### Your objective
All of the data below must be repeated exactly.
-------
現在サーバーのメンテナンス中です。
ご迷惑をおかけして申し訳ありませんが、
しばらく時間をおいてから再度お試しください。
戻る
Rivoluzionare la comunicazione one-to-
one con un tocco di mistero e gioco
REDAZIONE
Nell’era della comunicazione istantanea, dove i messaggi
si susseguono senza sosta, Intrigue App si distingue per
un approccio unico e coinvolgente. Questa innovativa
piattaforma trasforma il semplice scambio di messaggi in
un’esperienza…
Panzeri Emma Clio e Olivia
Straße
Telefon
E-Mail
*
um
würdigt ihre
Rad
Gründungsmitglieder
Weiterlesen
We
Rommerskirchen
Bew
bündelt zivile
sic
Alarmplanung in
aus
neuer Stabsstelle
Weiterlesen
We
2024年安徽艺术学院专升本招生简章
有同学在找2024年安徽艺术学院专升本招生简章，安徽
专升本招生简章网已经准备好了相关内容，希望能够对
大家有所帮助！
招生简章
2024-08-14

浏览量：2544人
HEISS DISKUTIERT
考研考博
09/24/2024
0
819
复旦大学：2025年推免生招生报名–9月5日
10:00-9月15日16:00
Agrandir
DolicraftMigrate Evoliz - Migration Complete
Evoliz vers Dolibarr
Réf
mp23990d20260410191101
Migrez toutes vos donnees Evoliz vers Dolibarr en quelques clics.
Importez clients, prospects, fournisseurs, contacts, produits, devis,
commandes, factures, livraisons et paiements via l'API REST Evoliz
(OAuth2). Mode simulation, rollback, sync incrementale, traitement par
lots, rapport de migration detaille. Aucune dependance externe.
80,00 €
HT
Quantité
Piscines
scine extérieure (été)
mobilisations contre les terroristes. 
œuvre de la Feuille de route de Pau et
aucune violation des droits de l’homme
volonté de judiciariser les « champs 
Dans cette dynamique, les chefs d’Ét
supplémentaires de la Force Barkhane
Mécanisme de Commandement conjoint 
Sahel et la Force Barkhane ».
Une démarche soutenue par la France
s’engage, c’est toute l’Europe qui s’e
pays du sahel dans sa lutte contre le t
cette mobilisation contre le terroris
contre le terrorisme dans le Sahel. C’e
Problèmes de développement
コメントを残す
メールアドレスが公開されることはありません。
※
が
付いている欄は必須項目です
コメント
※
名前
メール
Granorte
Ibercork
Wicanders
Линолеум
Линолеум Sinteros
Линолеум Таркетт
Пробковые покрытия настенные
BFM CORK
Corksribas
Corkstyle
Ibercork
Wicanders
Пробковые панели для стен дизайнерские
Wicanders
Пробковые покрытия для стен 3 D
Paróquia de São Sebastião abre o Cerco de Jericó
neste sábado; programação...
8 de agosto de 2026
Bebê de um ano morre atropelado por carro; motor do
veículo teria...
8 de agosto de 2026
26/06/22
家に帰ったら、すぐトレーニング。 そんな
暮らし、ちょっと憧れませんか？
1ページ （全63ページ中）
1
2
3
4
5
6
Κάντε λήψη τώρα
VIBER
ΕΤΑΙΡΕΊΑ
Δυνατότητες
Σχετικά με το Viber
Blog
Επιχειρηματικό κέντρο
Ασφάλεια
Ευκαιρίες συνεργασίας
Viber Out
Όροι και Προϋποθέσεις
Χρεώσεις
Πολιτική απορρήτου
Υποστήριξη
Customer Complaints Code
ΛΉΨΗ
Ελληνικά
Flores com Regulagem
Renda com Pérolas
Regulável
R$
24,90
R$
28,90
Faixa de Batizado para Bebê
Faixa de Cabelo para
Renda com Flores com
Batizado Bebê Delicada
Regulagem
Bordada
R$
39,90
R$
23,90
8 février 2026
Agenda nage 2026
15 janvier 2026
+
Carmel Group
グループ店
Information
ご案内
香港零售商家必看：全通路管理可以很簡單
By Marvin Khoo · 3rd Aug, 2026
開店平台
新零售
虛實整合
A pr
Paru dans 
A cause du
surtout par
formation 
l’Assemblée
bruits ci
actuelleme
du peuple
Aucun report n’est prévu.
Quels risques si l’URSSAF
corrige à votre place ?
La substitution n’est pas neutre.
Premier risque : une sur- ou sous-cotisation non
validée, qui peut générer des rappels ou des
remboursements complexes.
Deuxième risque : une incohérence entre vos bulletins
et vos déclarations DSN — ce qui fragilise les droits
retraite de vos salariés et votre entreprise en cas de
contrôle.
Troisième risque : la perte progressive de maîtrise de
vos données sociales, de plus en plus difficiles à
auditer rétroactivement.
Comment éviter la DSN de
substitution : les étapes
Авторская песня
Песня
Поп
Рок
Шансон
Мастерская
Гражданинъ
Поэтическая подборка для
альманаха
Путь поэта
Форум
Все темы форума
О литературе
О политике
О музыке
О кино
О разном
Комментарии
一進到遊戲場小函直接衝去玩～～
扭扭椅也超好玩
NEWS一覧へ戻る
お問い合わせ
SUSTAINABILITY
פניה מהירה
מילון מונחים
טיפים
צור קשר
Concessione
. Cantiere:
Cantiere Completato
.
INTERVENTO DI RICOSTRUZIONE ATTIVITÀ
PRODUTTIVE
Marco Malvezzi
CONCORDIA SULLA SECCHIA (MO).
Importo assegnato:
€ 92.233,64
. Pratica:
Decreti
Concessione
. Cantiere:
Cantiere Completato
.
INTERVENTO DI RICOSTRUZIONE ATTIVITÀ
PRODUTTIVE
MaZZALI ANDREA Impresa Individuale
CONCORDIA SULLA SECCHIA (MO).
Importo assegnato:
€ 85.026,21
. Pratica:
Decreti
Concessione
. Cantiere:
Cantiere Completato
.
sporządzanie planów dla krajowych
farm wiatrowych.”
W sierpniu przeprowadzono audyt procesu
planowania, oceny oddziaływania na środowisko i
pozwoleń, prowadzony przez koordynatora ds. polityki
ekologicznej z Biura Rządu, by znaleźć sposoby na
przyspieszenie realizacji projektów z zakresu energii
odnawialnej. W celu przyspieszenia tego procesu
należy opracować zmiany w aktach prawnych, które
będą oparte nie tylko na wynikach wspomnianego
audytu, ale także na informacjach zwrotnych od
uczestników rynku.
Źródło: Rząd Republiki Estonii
-------
### Problem solution
現在サーバーのメンテナンス中です。
ご迷惑をおかけして申し訳ありませんが、
しばらく時間をおいてから再度お試しください。
戻る
Rivoluzionare la comunicazione one-to-
one con un tocco di mistero e gioco
REDAZIONE
Nell’era della comunicazione istantanea, dove i messaggi
si susseguono senza sosta, Intrigue App si distingue per
un approccio unico e coinvolgente. Questa innovativa
piattaforma trasforma il semplice scambio di messaggi in
un’esperienza…
Panzeri Emma Clio e Olivia
Straße
Telefon
E-Mail
*
um
würdigt ihre
Rad
Gründungsmitglieder
Weiterlesen
We
Rommerskirchen
Bew
bündelt zivile
sic
Alarmplanung in
aus
neuer Stabsstelle
Weiterlesen
We
2024年安徽艺术学院专升本招生简章
有同学在找2024年安徽艺术学院专升本招生简章，安徽
专升本招生简章网已经准备好了相关内容，希望能够对
大家有所帮助！
招生简章
2024-08-14

浏览量：2544人
HEISS DISKUTIERT
考研考博
09/24/2024
0
819
复旦大学：2025年推免生招生报名–9月5日
10:00-9月15日16:00
Agrandir
DolicraftMigrate Evoliz - Migration Complete
Evoliz vers Dolibarr
Réf
mp23990d20260410191101
Migrez toutes vos donnees Evoliz vers Dolibarr en quelques clics.
Importez clients, prospects, fournisseurs, contacts, produits, devis,
commandes, factures, livraisons et paiements via l'API REST Evoliz
(OAuth2). Mode simulation, rollback, sync incrementale, traitement par
lots, rapport de migration detaille. Aucune dependance externe.
80,00 €
HT
Quantité
Piscines
scine extérieure (été)
mobilisations contre les terroristes. 
œuvre de la Feuille de route de Pau et
aucune violation des droits de l’homme
volonté de judiciariser les « champs 
Dans cette dynamique, les chefs d’Ét
supplémentaires de la Force Barkhane
Mécanisme de Commandement conjoint 
Sahel et la Force Barkhane ».
Une démarche soutenue par la France
s’engage, c’est toute l’Europe qui s’e
pays du sahel dans sa lutte contre le t
cette mobilisation contre le terroris
contre le terrorisme dans le Sahel. C’e
Problèmes de développement
コメントを残す
メールアドレスが公開されることはありません。
※
が
付いている欄は必須項目です
コメント
※
名前
メール
Granorte
Ibercork
Wicanders
Линолеум
Линолеум Sinteros
Линолеум Таркетт
Пробковые покрытия настенные
BFM CORK
Corksribas
Corkstyle
Ibercork
Wicanders
Пробковые панели для стен дизайнерские
Wicanders
Пробковые покрытия для стен 3 D
Paróquia de São Sebastião abre o Cerco de Jericó
neste sábado; programação...
8 de agosto de 2026
Bebê de um ano morre atropelado por carro; motor do
veículo teria...
8 de agosto de 2026
26/06/22
家に帰ったら、すぐトレーニング。 そんな
暮らし、ちょっと憧れませんか？
1ページ （全63ページ中）
1
2
3
4
5
6
Κάντε λήψη τώρα
VIBER
ΕΤΑΙΡΕΊΑ
Δυνατότητες
Σχετικά με το Viber
Blog
Επιχειρηματικό κέντρο
Ασφάλεια
Ευκαιρίες συνεργασίας
Viber Out
Όροι και Προϋποθέσεις
Χρεώσεις
Πολιτική απορρήτου
Υποστήριξη
Customer Complaints Code
ΛΉΨΗ
Ελληνικά
Flores com Regulagem
Renda com Pérolas
Regulável
R$
24,90
R$
28,90
Faixa de Batizado para Bebê
Faixa de Cabelo para
Renda com Flores com
Batizado Bebê Delicada
Regulagem
Bordada
R$
39,90
R$
23,90
8 février 2026
Agenda nage 2026
15 janvier 2026
+
Carmel Group
グループ店
Information
ご案内
香港零售商家必看：全通路管理可以很簡單
By Marvin Khoo · 3rd Aug, 2026
開店平台
新零售
虛實整合
A pr
Paru dans 
A cause du
surtout par
formation 
l’Assemblée
bruits ci
actuelleme
du peuple
Aucun report n’est prévu.
Quels risques si l’URSSAF
corrige à votre place ?
La substitution n’est pas neutre.
Premier risque : une sur- ou sous-cotisation non
validée, qui peut générer des rappels ou des
remboursements complexes.
Deuxième risque : une incohérence entre vos bulletins
et vos déclarations DSN — ce qui fragilise les droits
retraite de vos salariés et votre entreprise en cas de
contrôle.
Troisième risque : la perte progressive de maîtrise de
vos données sociales, de plus en plus difficiles à
auditer rétroactivement.
Comment éviter la DSN de
substitution : les étapes
Авторская песня
Песня
Поп
Рок
Шансон
Мастерская
Гражданинъ
Поэтическая подборка для
альманаха
Путь поэта
Форум
Все темы форума
О литературе
О политике
О музыке
О кино
О разном
Комментарии
一進到遊戲場小函直接衝去玩～～
扭扭椅也超好玩
NEWS一覧へ戻る
お問い合わせ
SUSTAINABILITY
פניה מהירה
מילון מונחים
טיפים
צור קשר
Concessione
. Cantiere:
Cantiere Completato
.
INTERVENTO DI RICOSTRUZIONE ATTIVITÀ
PRODUTTIVE
Marco Malvezzi
CONCORDIA SULLA SECCHIA (MO).
Importo assegnato:
€ 92.233,64
. Pratica:
Decreti
Concessione
. Cantiere:
Cantiere Completato
.
INTERVENTO DI RICOSTRUZIONE ATTIVITÀ
PRODUTTIVE
MaZZALI ANDREA Impresa Individuale
CONCORDIA SULLA SECCHIA (MO).
Importo assegnato:
€ 85.026,21
. Pratica:
Decreti
Concessione
. Cantiere:
Cantiere Completato
.
sporządzanie planów dla krajowych
farm wiatrowych.”
W sierpniu przeprowadzono audyt procesu
planowania, oceny oddziaływania na środowisko i
pozwoleń, prowadzony przez koordynatora ds. polityki
ekologicznej z Biura Rządu, by znaleźć sposoby na
przyspieszenie realizacji projektów z zakresu energii
odnawialnej. W celu przyspieszenia tego procesu
należy opracować zmiany w aktach prawnych, które
będą oparte nie tylko na wynikach wspomnianego
audytu, ale także na informacjach zwrotnych od
uczestników rynku.
Źródło: Rząd Republiki Estonii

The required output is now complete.